Por Nahir Haber
Hace no mucho me puse a ver cómo un holandés refunfuñaba porque su celular no funcionaba al pasarlo por el escáner del supermercado y no podía pagar. El holandés frustrado, que había empezado a mirar para todos lados, no encontraba solución y chistaba mientras masticaba unos panecillos que se había comprado. Le echaba la culpa a la máquina, era raro verlo discutir con un posnet. Se acercó entonces la empleada del supermercado que lo acompañó a otra caja para intentar probar otra cosa mientras su compañera sostenía la persiana un martes de lluvia a las diez de la noche. Harta y hambrienta de observar pasivamente pasar un mal momento al holandés, le ofrecí pagarle el porrón de cerveza y él a cambio me dio tres panecillos de la panadería que ya estaba cerrada. Acepté. «Trueque» le dije, es un negocio. Y le conté en dos minutos que en la Argentina se utilizó como un sistema comercial paralelo. No me entendió, me dijo que eso era una tradición de un sector de culto medieval.
Cuando salí del supermercado y me empecé a mojar como en una serie de Cris Morena, empezó a sonar «Tira para arriba» de Miguel Mateos como la última vez en el Dadito antes de que lo cierren en 2001.
Un día de esos después del negocio entre bolsas y productos que habían quedado como las gaseosas de color naranja que sobrevivieron a la crisis, mi abuela se unió al «Club del Trueque», una herramienta para intercambiar productos entre consumidores que se utilizó en momentos de crisis monetaria.
Un buen día, después de algunas semanas, Olga se dio cuenta de que hacía ese tiempo que no iba al supermercado y a todos se les iluminaron los ojos.
Olga, que le puso el alma y el físico al Dadito, tenía al principio sentimientos encontrados. Olga tenía miedo que no le alcanzara, tenía también un poco de vértigo a que la reconocieran pero sobre todo, tenía una urgencia, nada que perder y tenía tiempo. El tiempo era lo único que a mi abuela Olga, la crisis no le había podido sacar.
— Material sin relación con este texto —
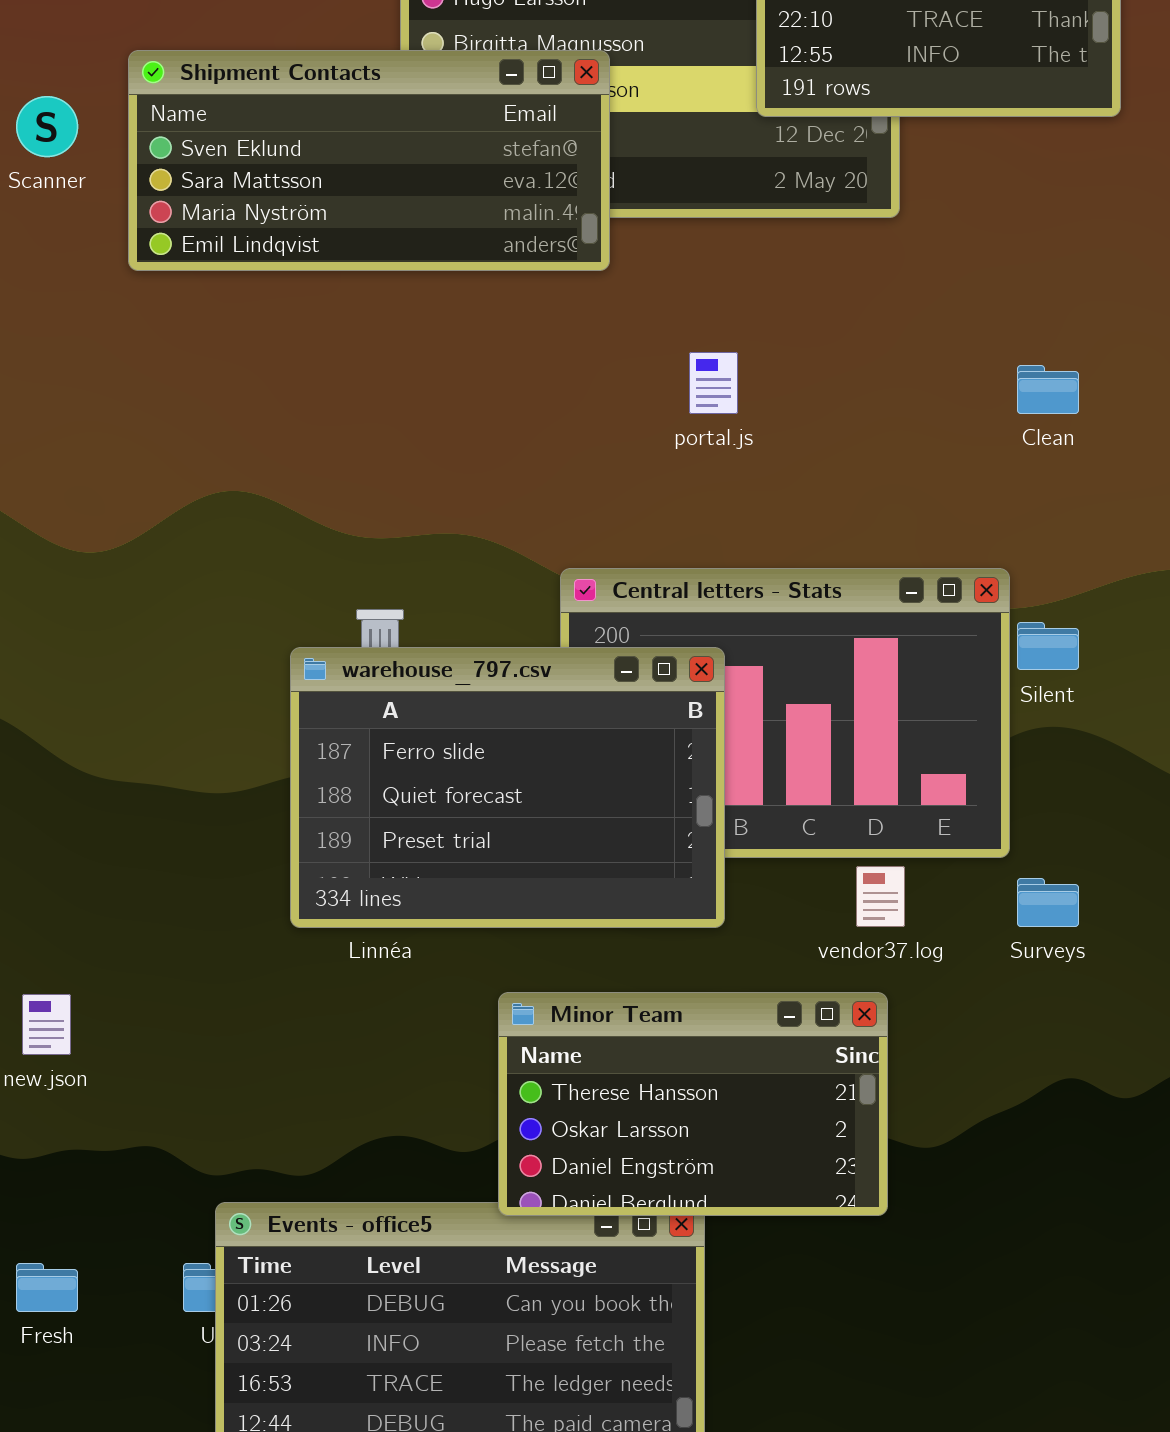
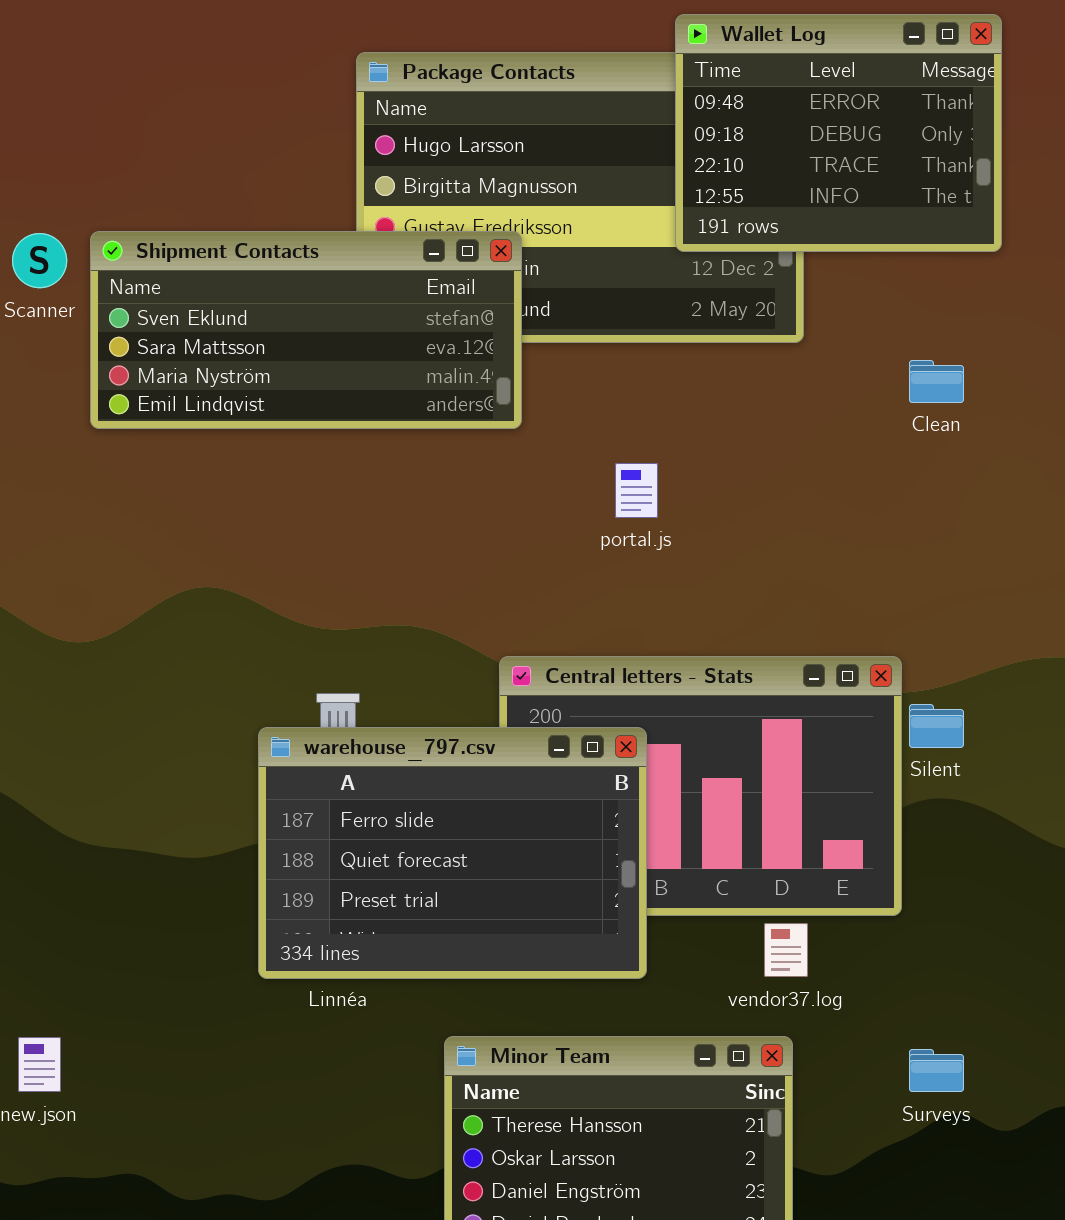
Shipment Contacts: [128,50,610,271] -> [90,231,522,429], moved
Clean: [1017,365,1079,414] -> [909,360,964,403], moved
Surveys: [1017,878,1079,927] -> [909,1049,964,1092], moved

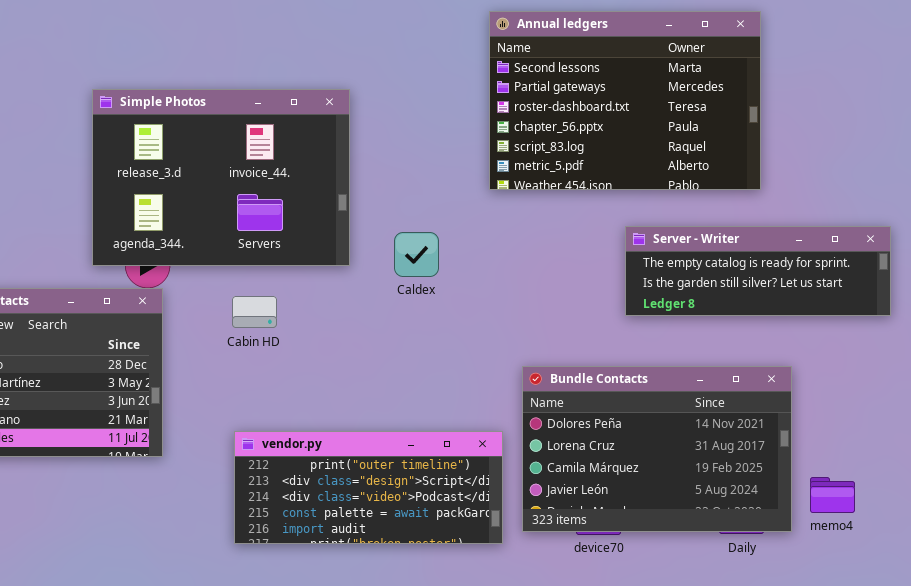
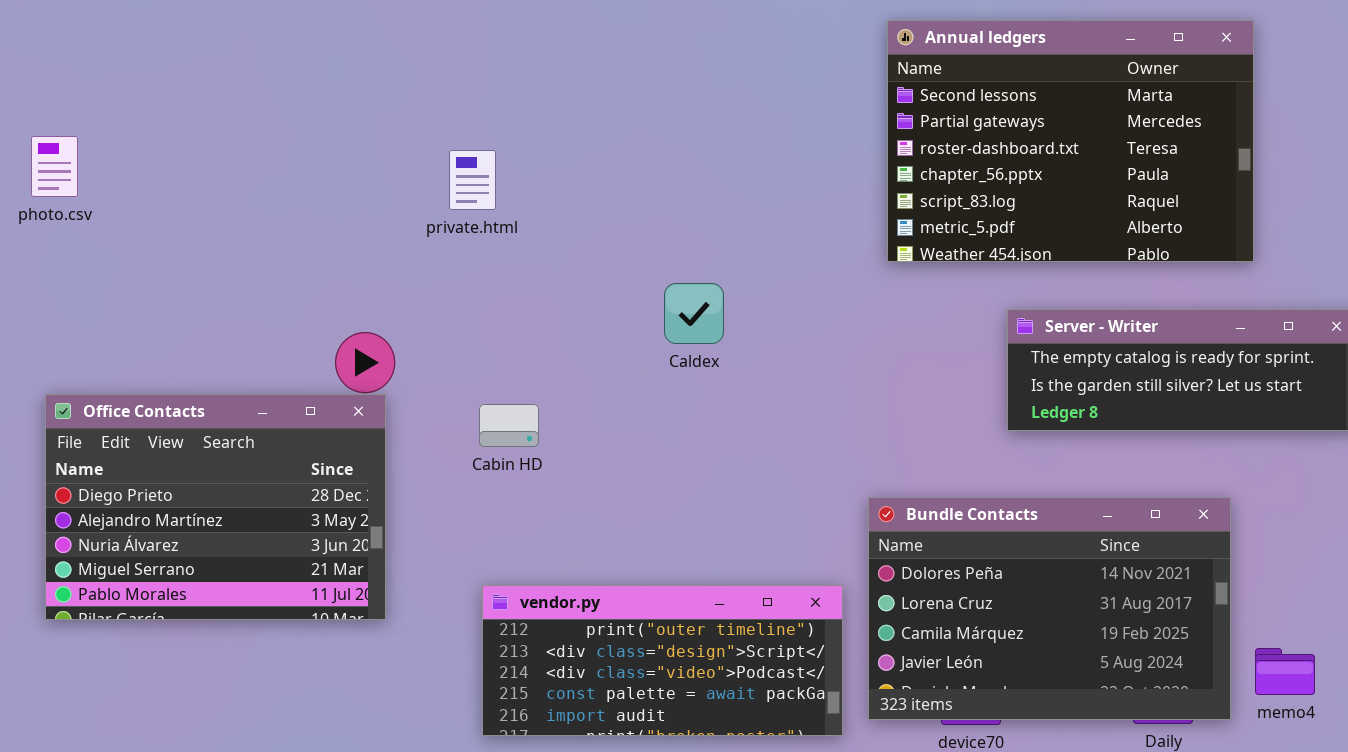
Annual ledgers: [489,11,761,190] -> [887,20,1254,262], moved
Simple Photos: [92,89,350,266] -> none, closed
Caldex: [394,232,439,277] -> [664,283,724,344], moved

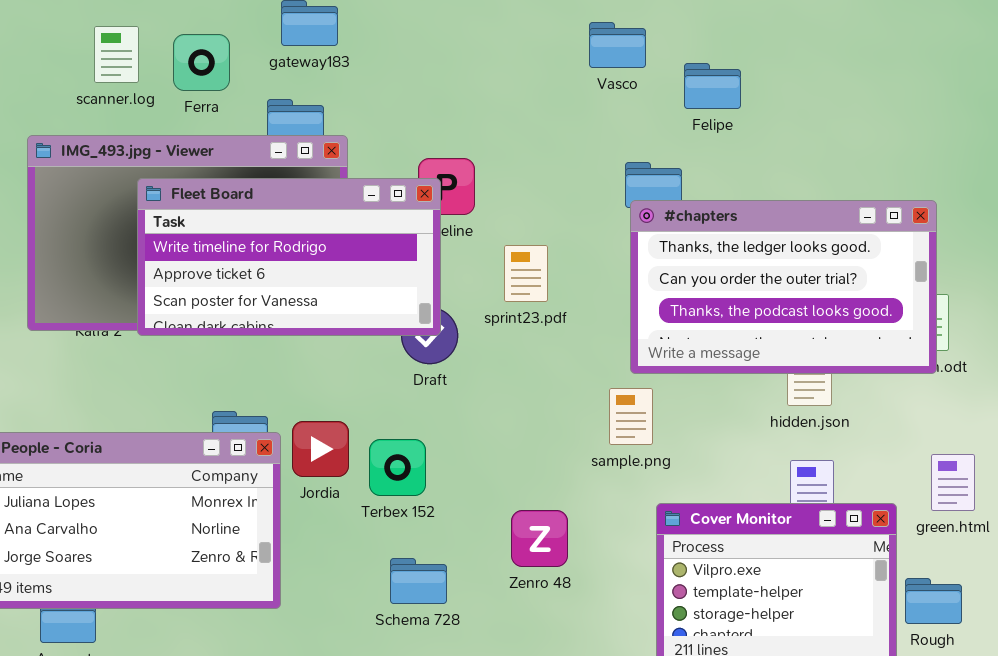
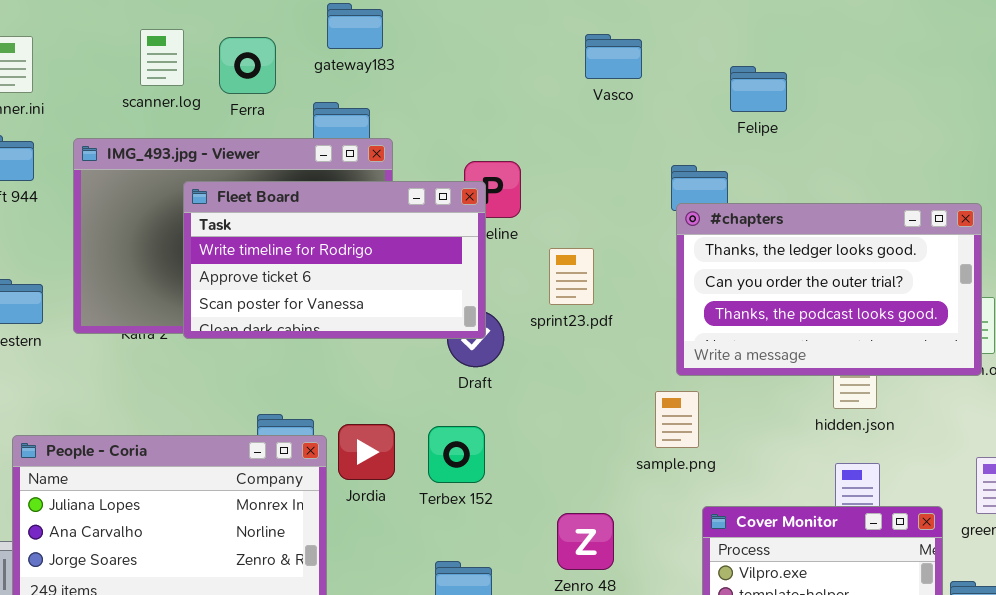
Vasco: [589,22,646,68] -> [585,34,642,79], moved
Terbex 152: [369,439,426,496] -> [428,426,485,483], moved

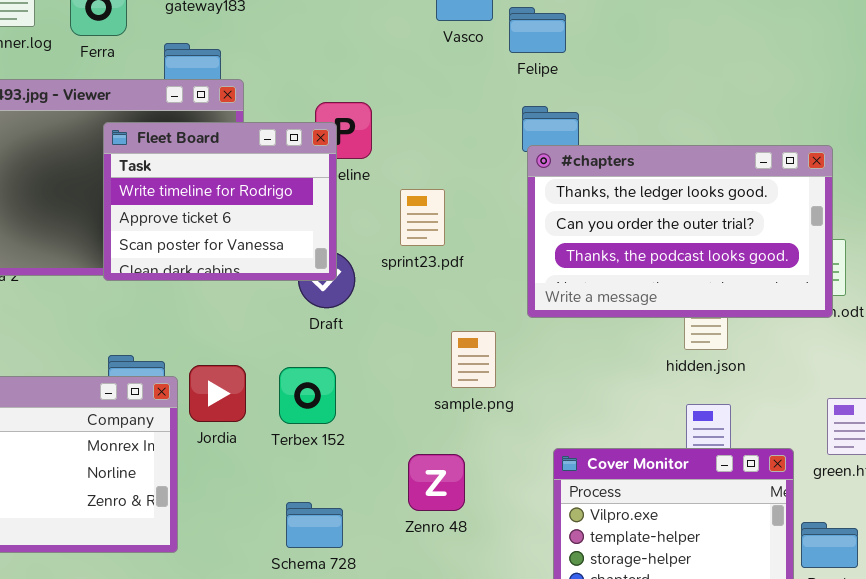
Felipe: [730,66,787,112] -> [509,7,566,53], moved
Fleet Board: [183,181,486,339] -> [103,122,337,281], resized
sample.png: [655,391,699,448] -> [451,331,496,388], moved

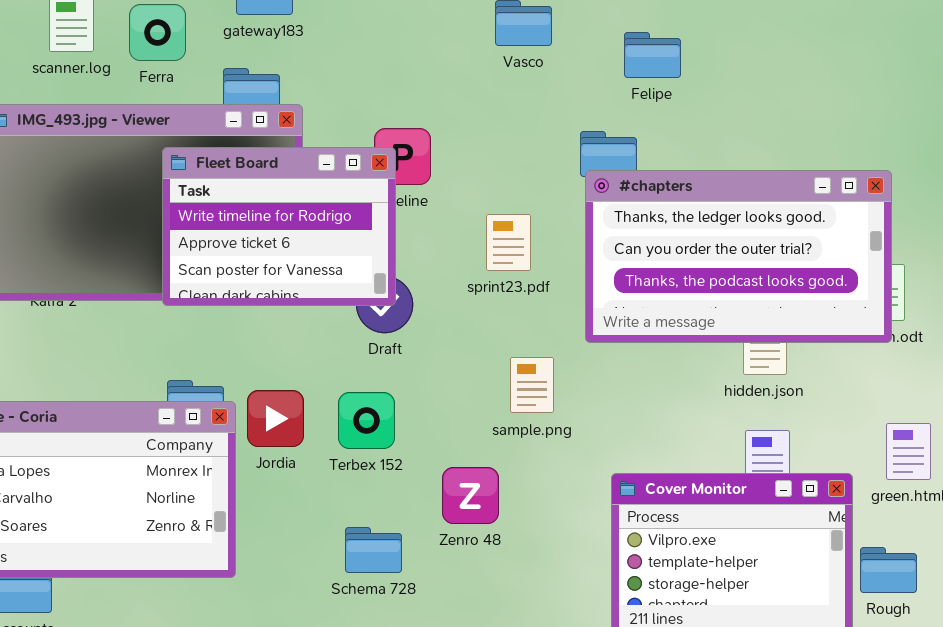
Felipe: [509,7,566,53] -> [624,32,681,78], moved
sprint23.pdf: [400,189,445,246] -> [486,214,531,271], moved
Zenro 48: [408,454,465,511] -> [442,467,499,524], moved

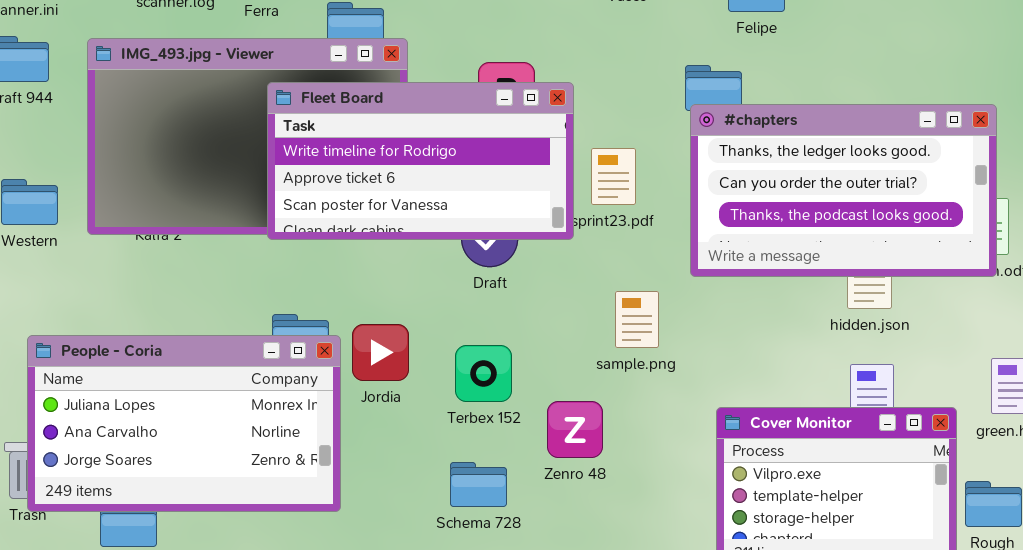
Fleet Board: [162,147,396,306] -> [267,82,574,240], resized
Terbex 152: [338,392,395,449] -> [455,345,512,402], moved

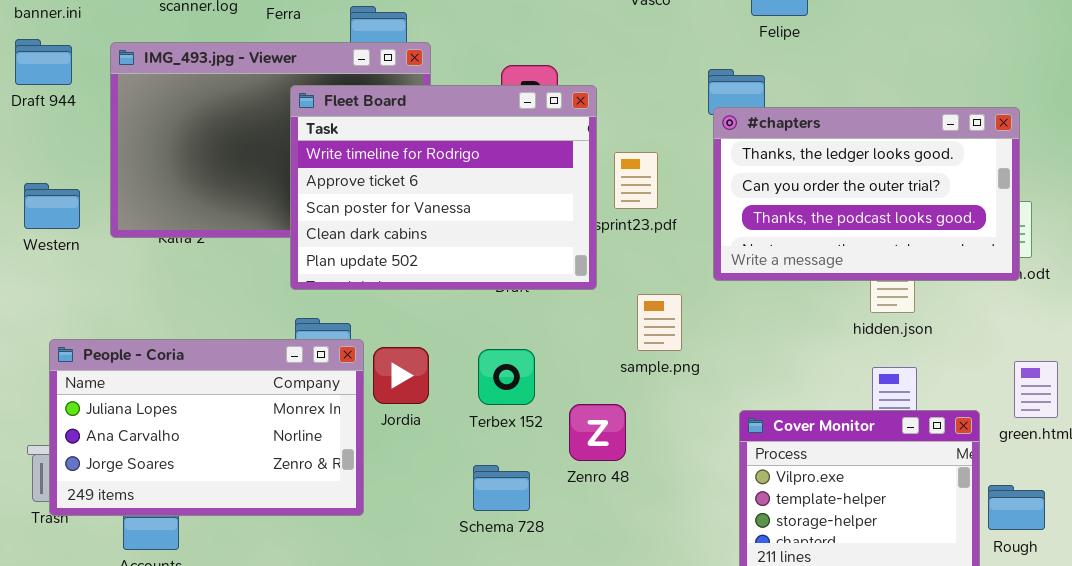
Fleet Board: [267,82,574,240] -> [290,85,597,290], resized
Jordia: [352,324,409,381] -> [373,347,429,404], moved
Un buen día después de bancarse todas las preguntas que le hacía, mi abuela pensó que era una buena idea que yo la acompañara como lo hice siempre. Yo iba con mi abuela a todas partes. Entonces le avisé a mi mamá y nos llevamos unos cuantos productos de limpieza que estaban en los estantes de los «invendibles». Unas mopas industriales y hasta pañales sin la línea anatómica.
Yo no recuerdo qué impresión tenía antes de ir pero si me acuerdo que me maravillé. Habíamos ido con cosas que por meses habíamos intentado vender y no podíamos. Como decía mi abuelo, había que usar en el negocio todos esos productos que no se vendían, entonces cuando el cliente lo ve, parece práctico, rentable, necesario. Ese día mostré cómo usar un tacho con mopa y nos volvimos con comida para toda la semana y hasta intercambié por unos «créditos», un algodón de azúcar. Lo que más me había impresionado del trueque es que la gente no estaba como cuando entraban al negocio. La gente caminaba con oportunidad. Era real. Había hasta payasos que prestaban servicios para fiestas a cambio de créditos.
Los integrantes del Club del Trueque como todo grupo social supo tener disidentes, fanáticos y otros trabajadores más positivos sobre sus efectos, que lo entendieron como una oportunidad.
Olga ese día me enseñó tres cosas. La primera, que mientras tenga tiempo voy a tener una oportunidad. La segunda cosa que me enseñó, fue que el valor de todo lo material, el valor de cambio, sólo es tal si vos se lo das. Olga me enseñó que todo tiene un valor pero el precio se lo ponés vos. Por último, Olga me enseñó que la felicidad del otro también es un poco tuya.